If only, just for half an hour, I could be fitted into a black skin, to see what the world looked like from there. Quite different. Everything different? Lord, how many centuries before all this colour nonsense dies away…Five in the morning. I get to sleep, and immediately dream of the Garden of Eden like a Blake engraving with the Undying Worm, looking sly and mean and satirical, offering me a large apple marked: Communism, or the Knowledge of Good and Evil.
I have now been sent six novels by Africans. None of them was good enough to be published. But they all had the vitality and freshness of language of people who still use natural imagery in ordinary speech, and translate these images direct into English.
It was not the writing which was poor; at best it had a Shakespearean vigour and country directness. But the construction was bad.
In each of these novels the action ceased for several pages at a time, while this kind of talk went on:
[Two men are sitting at the hut-door at evening.]
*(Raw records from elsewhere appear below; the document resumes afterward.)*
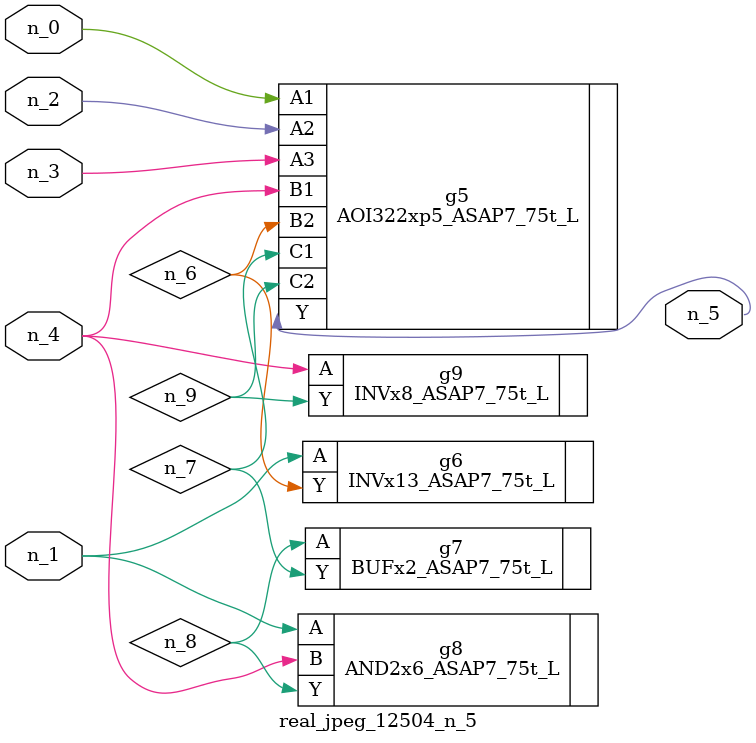
<source format=v>
module real_jpeg_12504_n_5 (n_4, n_0, n_1, n_2, n_3, n_5);

input n_4;
input n_0;
input n_1;
input n_2;
input n_3;

output n_5;

wire n_8;
wire n_6;
wire n_7;
wire n_9;

AOI322xp5_ASAP7_75t_L g5 ( 
.A1(n_0),
.A2(n_2),
.A3(n_3),
.B1(n_4),
.B2(n_6),
.C1(n_7),
.C2(n_9),
.Y(n_5)
);

INVx13_ASAP7_75t_L g6 ( 
.A(n_1),
.Y(n_6)
);

AND2x6_ASAP7_75t_L g8 ( 
.A(n_1),
.B(n_4),
.Y(n_8)
);

INVx8_ASAP7_75t_L g9 ( 
.A(n_4),
.Y(n_9)
);

BUFx2_ASAP7_75t_L g7 ( 
.A(n_8),
.Y(n_7)
);


endmodule
</source>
‘How, then, can we Africans advance while the Land Apportionment Act still applies? Consider, my friend, the Land Apportionment Act as just amended by our Legislative Assembly. It is a wicked blow to African hopes and aspirations.’
‘And consider, too, the Native Pass Laws. Until they are revoked, there will never be freedom of movement in our country.’
‘And do not let us forget the Destocking Act, which makes the hearts of our rural Africans heavy indeed.’